He betrayed us, and now he wants to come back, but I don’t need that kind of happiness.
I met Oliver at my first job in a small office in Manchester. Fresh out of university, I was young, naive, completely green. Oliver took me under his wing straight away—helped me navigate tasks, explained the finer details, supported me. I was endlessly grateful, and my heart melted under his attention.
Soon, he started inviting me to lunch, giving me lifts home. The older colleagues whispered, “Watch yourself, Emily—Oliver’s a real charmer.” But I brushed it off. I thought they were just jealous. To me, he was perfect—kind, caring, the best man I’d ever known. I fell in love, and by the way he looked at me, I thought he felt the same. A year later, Oliver proposed. Without hesitation, I said yes. We married and moved into my flat—a gift from my parents before the wedding.
At first, it was like a fairy tale. Then I got pregnant and went on maternity leave. Soon after, a second pregnancy. Two children, sleepless nights, endless responsibilities. I changed—gained weight, swapped heels for slippers, traded bright dresses for cosy pyjamas. Who would see me at home, anyway? Oliver barely helped with the kids. I didn’t want to burden him—he worked hard, he was tired. I managed alone as best I could.
He started staying late, disappearing at weekends—business trips, “urgent matters.” He said it was all for us, and I believed him. Until a friend told me she’d seen Oliver in a restaurant with a young brunette—his new colleague. The daughter of some wealthy businessman, with a posh flat in Kensington and a luxury car. Oliver didn’t deny it. He admitted they’d been having an affair for six months, and he was leaving me for her. “This is your fault,” he spat. “You stopped being a woman. All you care about are nappies, baby food, and neighbourly gossip. She’s the real deal.”
I was shattered. “And what about me being the mother of your children? Carrying this house on my back, sleepless nights when they’re ill?” I screamed. But he didn’t care. She hadn’t given birth, hadn’t “ruined” her figure—she slept with a face mask while I rocked the pram. Oliver packed his things and left, abandoning me with two babies and a broken heart.

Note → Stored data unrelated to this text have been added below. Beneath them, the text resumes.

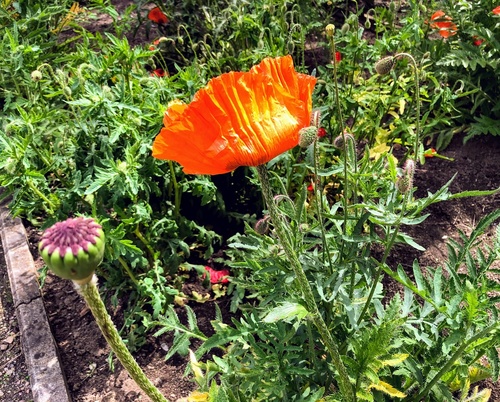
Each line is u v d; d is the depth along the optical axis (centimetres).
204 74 74
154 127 60
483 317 41
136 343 63
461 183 80
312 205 65
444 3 88
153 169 60
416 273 41
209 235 69
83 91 62
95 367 63
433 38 100
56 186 78
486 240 72
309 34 102
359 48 75
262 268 45
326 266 44
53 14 95
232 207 77
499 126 84
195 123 27
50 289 73
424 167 84
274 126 27
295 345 46
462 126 86
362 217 41
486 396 47
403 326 42
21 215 83
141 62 73
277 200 41
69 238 24
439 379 45
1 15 90
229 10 81
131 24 117
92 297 25
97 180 54
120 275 66
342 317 45
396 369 47
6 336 72
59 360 63
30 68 77
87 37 82
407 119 74
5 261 82
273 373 44
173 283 68
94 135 61
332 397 41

It was a betrayal that nearly broke me. I didn’t eat, didn’t sleep, didn’t want to live. Thank God for my mother—she took the children while I pieced myself back together. I realised: for my sons, I had to stand up. Oliver wasn’t worth my tears.

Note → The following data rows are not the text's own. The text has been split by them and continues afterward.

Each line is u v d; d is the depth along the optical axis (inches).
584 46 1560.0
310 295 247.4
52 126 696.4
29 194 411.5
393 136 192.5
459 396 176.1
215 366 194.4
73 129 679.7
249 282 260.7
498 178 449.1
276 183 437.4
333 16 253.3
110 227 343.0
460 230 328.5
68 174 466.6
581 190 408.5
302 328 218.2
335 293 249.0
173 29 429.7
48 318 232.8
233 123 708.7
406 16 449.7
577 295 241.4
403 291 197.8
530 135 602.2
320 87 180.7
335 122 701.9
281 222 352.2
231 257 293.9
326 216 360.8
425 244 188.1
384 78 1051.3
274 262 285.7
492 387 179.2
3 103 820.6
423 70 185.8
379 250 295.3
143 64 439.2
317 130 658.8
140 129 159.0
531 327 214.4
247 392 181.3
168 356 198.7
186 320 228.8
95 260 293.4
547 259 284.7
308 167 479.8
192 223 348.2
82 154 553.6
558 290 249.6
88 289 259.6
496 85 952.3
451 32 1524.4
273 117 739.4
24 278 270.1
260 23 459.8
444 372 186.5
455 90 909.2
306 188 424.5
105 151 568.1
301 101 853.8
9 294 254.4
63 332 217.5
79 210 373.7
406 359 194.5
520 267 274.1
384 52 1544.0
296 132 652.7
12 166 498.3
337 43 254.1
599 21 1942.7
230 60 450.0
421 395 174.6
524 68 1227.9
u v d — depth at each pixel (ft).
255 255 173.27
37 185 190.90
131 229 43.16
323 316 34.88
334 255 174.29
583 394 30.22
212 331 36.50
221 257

Time passed. I got the boys into nursery, found a new job—I couldn’t return to the old office, where every corner reminded me of him. I lost weight, grew stronger, started living again. Then, like a bolt from the blue, Oliver reappeared.
Not once had he called, not once asked about the boys. He sent pitiful child support—that was it. His mother, Margaret, barely reached out, only checking in occasionally. My parents were my only support. Without them, I’d have drowned. And now, just as my life finally settled, he turned up.

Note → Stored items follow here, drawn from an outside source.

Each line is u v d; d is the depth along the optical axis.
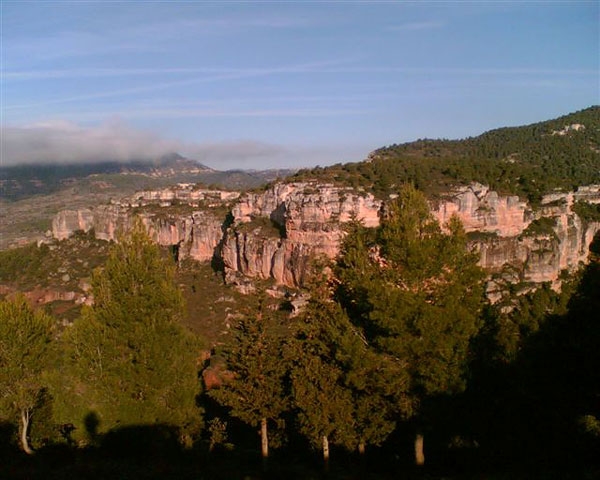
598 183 132.25
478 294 28.62
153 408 30.50
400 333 27.34
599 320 28.77
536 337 33.72
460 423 31.25
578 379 29.86
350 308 32.31
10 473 27.30
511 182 104.38
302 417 30.39
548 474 24.95
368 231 36.97
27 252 153.00
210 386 47.09
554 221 97.38
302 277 84.25
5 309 34.75
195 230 118.81
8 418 34.47
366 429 29.41
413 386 27.86
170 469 28.48
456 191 89.75
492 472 27.30
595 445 27.25
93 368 30.55
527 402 31.92
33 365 34.62
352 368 28.81
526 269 88.62
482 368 30.73
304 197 87.19
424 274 28.25
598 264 30.73
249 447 38.72
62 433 36.41
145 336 30.38
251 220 104.38
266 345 34.09
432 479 26.94
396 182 93.12
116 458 29.95
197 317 84.25
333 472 30.72
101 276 32.00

I decided: for the boys, he could visit—he was their father. But the moment he arrived, it was clear he didn’t care about them. He asked about *me*—was I seeing someone, how was my life. Then the charm switched on, the smirks, the flirting. I was stunned. “If you want to see your sons, come,” I snapped. “But I don’t need your idea of ‘happiness’.” I lied, said I had someone new, that life was wonderful. And guess what? Oliver vanished, as if he’d never been here. The boys stopped mattering again.
Now his mother calls. Daily lectures: “He’s changed, he wanted to fix things, and you ruined it, deprived your sons of their father!” I learned the truth—his “love” had dumped him for someone richer. Nowhere left to go. Margaret didn’t want him back—she had “her own life.” So, they remembered us, thought they’d “fix the family.”
But I’m not a fool. That kind of “happiness” isn’t for me. I’ve already stepped on that rake—I won’t do it again. My sons deserve better than a father who’d betray them. What would you do? Forgive him for their sake? Or agree—better no father than one like him?